Exercise brief
How many lines below contain the word "each"? Reply solely with the number.

(Minified JSON responses)
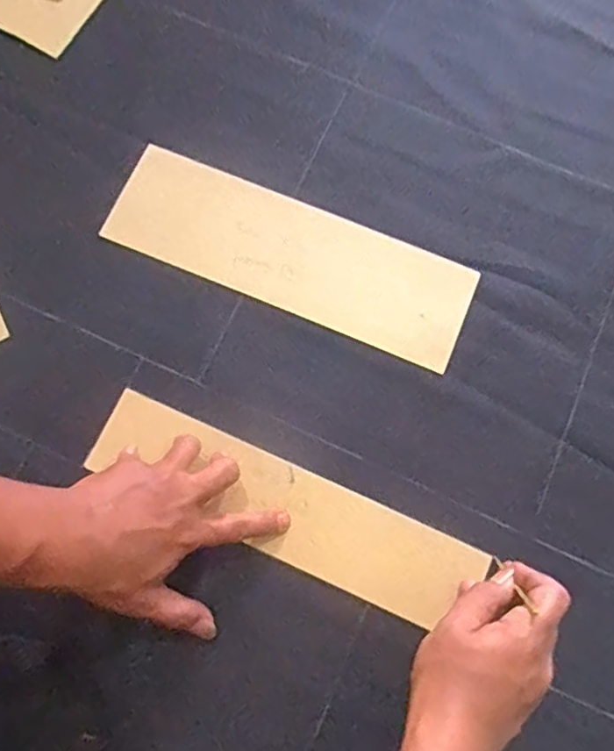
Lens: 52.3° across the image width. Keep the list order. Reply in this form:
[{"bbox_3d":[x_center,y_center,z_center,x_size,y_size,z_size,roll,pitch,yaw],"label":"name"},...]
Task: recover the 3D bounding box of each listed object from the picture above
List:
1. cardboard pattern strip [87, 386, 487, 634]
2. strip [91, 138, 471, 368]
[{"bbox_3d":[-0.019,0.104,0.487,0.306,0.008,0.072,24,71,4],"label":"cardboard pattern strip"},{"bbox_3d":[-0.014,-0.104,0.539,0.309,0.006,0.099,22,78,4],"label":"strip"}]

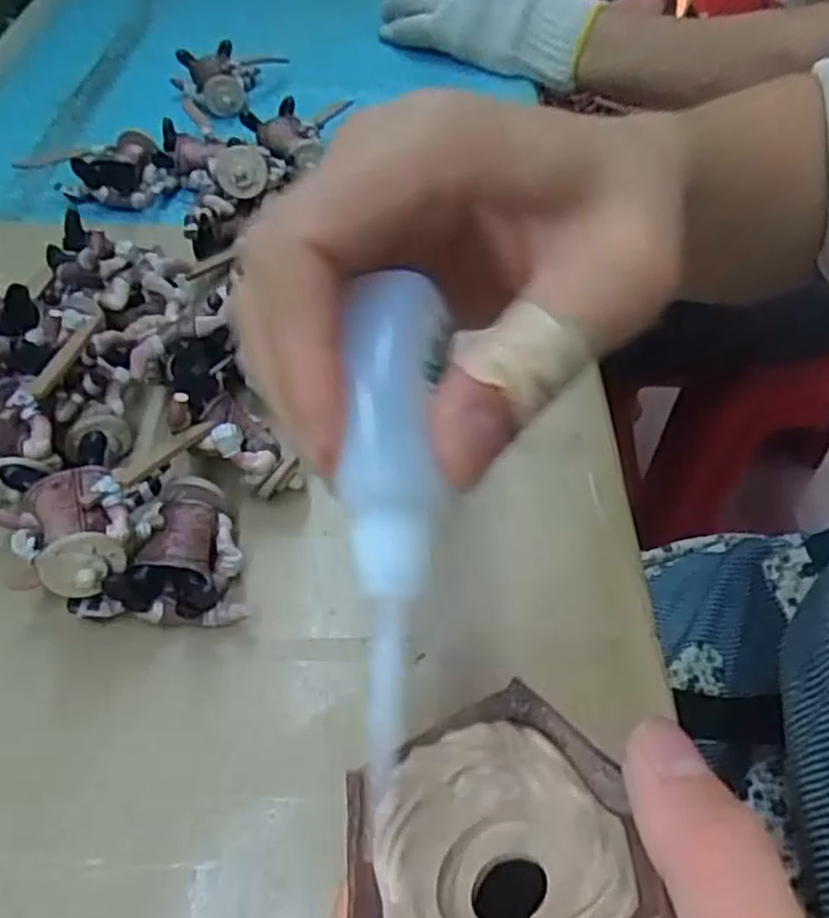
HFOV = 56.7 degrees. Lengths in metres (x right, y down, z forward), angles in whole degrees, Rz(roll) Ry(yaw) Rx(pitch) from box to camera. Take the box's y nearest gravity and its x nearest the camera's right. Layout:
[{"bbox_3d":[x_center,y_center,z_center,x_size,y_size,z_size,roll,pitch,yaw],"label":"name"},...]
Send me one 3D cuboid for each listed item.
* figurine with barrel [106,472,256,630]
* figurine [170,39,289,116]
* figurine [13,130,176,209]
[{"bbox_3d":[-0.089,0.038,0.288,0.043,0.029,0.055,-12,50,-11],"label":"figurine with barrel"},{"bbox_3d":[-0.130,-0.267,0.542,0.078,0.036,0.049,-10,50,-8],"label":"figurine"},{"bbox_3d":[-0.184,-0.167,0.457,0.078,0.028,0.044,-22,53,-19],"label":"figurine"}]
--
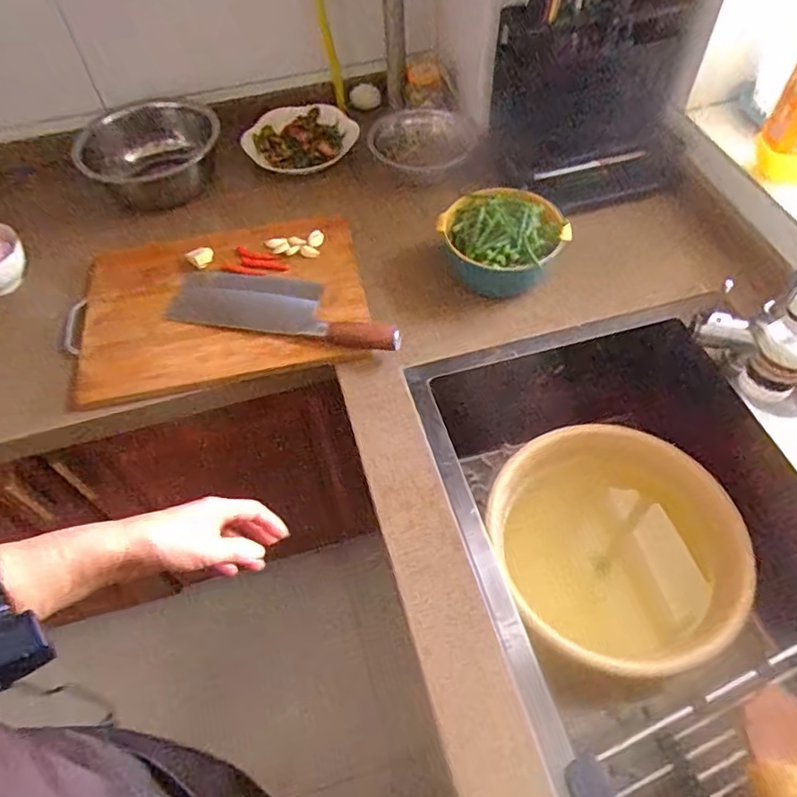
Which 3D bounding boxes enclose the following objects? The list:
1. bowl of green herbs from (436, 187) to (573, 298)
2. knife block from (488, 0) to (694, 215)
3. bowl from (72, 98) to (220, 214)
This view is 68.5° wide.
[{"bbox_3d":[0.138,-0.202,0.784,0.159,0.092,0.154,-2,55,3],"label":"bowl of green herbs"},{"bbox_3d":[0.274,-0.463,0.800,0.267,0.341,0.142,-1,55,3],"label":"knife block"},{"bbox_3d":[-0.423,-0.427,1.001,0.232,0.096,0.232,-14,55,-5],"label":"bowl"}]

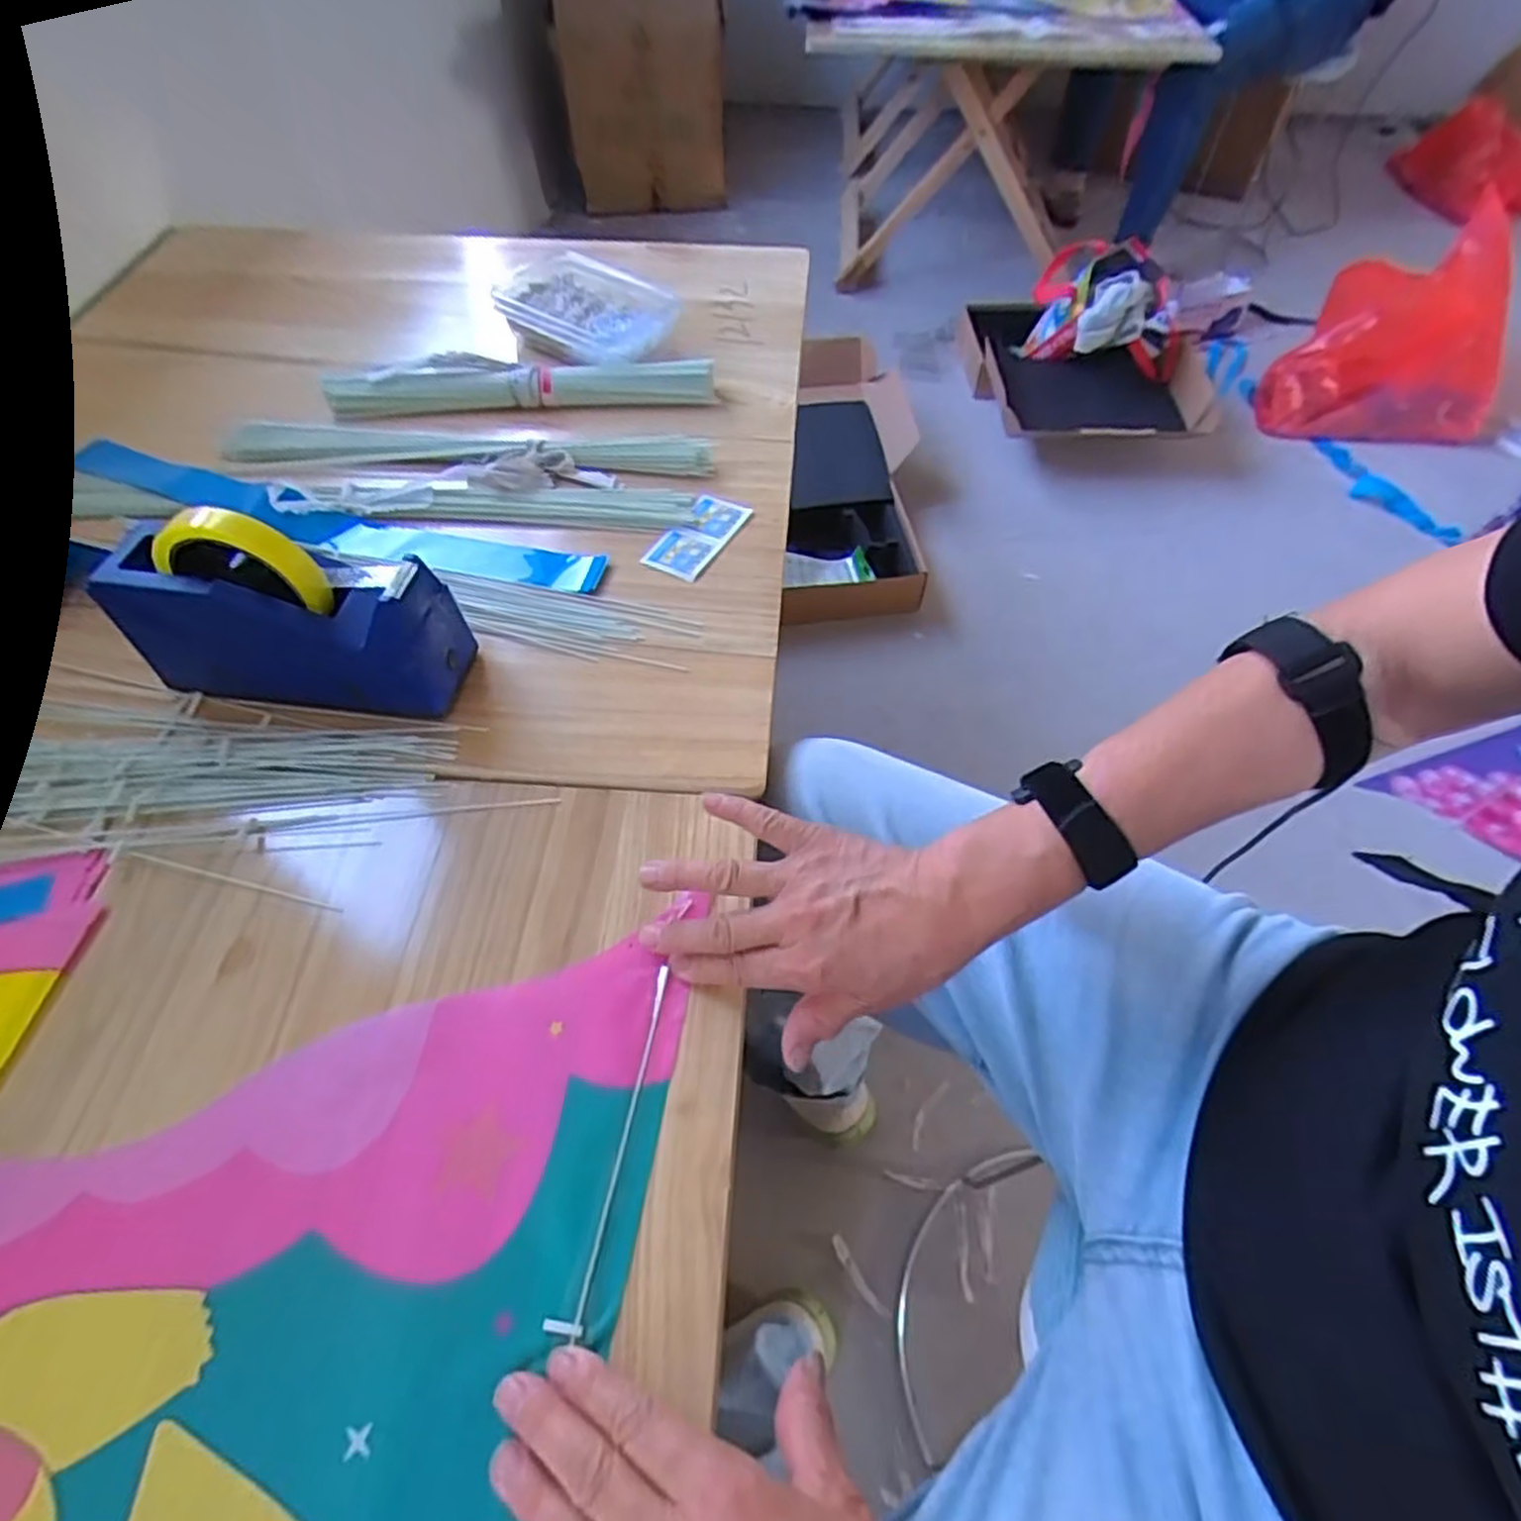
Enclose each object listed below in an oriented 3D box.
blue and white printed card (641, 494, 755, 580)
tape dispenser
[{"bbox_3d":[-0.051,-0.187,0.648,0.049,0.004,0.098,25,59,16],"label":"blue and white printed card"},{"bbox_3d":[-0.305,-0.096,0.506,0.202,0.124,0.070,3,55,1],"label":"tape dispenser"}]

Written answer
3